Data entries:

----

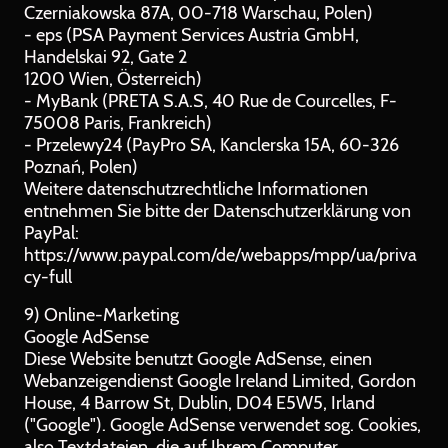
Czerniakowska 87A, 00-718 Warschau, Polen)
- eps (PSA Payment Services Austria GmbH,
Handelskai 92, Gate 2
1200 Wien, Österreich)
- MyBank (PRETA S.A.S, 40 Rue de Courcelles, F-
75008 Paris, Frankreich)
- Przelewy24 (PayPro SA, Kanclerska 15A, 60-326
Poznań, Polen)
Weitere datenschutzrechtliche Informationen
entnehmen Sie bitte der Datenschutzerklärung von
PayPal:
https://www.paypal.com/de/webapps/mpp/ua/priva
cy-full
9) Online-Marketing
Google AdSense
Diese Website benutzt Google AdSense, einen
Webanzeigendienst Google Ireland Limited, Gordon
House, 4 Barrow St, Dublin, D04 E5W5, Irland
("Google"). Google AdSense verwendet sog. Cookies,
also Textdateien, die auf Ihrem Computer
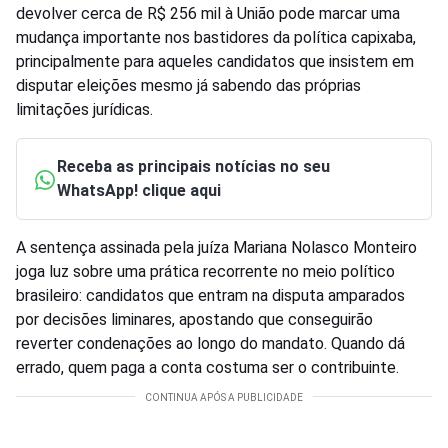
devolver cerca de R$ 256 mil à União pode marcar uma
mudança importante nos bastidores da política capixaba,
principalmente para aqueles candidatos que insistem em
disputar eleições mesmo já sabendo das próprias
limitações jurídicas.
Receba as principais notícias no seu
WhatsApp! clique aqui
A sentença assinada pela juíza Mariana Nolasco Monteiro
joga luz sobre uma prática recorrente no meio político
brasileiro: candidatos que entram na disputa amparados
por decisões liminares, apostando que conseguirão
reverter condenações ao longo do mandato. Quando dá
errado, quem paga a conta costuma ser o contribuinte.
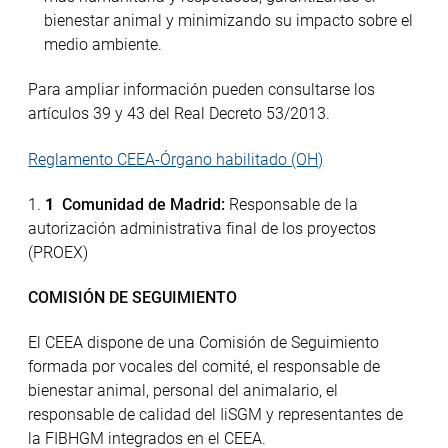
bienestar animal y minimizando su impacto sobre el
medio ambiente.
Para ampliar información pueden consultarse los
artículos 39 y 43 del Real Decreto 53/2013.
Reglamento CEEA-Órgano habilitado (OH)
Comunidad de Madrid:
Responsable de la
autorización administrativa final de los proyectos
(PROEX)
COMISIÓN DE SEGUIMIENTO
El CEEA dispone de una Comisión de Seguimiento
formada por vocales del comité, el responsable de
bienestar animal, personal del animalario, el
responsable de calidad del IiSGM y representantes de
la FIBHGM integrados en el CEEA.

----

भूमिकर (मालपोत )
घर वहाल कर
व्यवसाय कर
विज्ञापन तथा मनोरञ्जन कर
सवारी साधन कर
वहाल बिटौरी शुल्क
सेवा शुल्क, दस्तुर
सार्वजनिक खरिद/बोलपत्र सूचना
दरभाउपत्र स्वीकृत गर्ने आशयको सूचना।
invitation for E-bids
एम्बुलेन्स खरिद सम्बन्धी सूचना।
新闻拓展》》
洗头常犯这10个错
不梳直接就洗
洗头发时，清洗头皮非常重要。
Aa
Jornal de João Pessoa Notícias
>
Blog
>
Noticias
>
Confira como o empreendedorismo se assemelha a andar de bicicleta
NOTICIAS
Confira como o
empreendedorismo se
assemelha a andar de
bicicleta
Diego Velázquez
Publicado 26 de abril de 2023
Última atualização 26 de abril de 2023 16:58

----

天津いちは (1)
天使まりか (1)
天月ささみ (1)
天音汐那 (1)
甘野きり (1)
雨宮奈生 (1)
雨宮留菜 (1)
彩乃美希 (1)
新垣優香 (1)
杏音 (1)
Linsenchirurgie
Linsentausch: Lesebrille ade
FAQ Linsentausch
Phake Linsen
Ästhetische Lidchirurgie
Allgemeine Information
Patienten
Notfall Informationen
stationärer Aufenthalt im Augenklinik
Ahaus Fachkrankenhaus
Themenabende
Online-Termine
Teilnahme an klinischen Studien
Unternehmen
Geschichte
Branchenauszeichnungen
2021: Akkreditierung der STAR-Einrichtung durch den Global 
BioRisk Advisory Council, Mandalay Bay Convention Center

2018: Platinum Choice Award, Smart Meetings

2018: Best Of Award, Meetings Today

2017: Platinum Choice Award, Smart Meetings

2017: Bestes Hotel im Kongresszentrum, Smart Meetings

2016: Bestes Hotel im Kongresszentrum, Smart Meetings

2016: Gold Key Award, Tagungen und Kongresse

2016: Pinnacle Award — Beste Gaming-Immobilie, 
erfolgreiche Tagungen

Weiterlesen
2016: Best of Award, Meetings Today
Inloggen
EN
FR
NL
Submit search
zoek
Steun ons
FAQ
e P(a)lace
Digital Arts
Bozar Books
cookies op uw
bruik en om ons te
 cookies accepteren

----

WHAT TO DO:
Reproduce every line above containing "Award".

WORKED SOLUTION:
2018: Platinum Choice Award, Smart Meetings
2018: Best Of Award, Meetings Today
2017: Platinum Choice Award, Smart Meetings
2016: Gold Key Award, Tagungen und Kongresse
2016: Pinnacle Award — Beste Gaming-Immobilie, 
2016: Best of Award, Meetings Today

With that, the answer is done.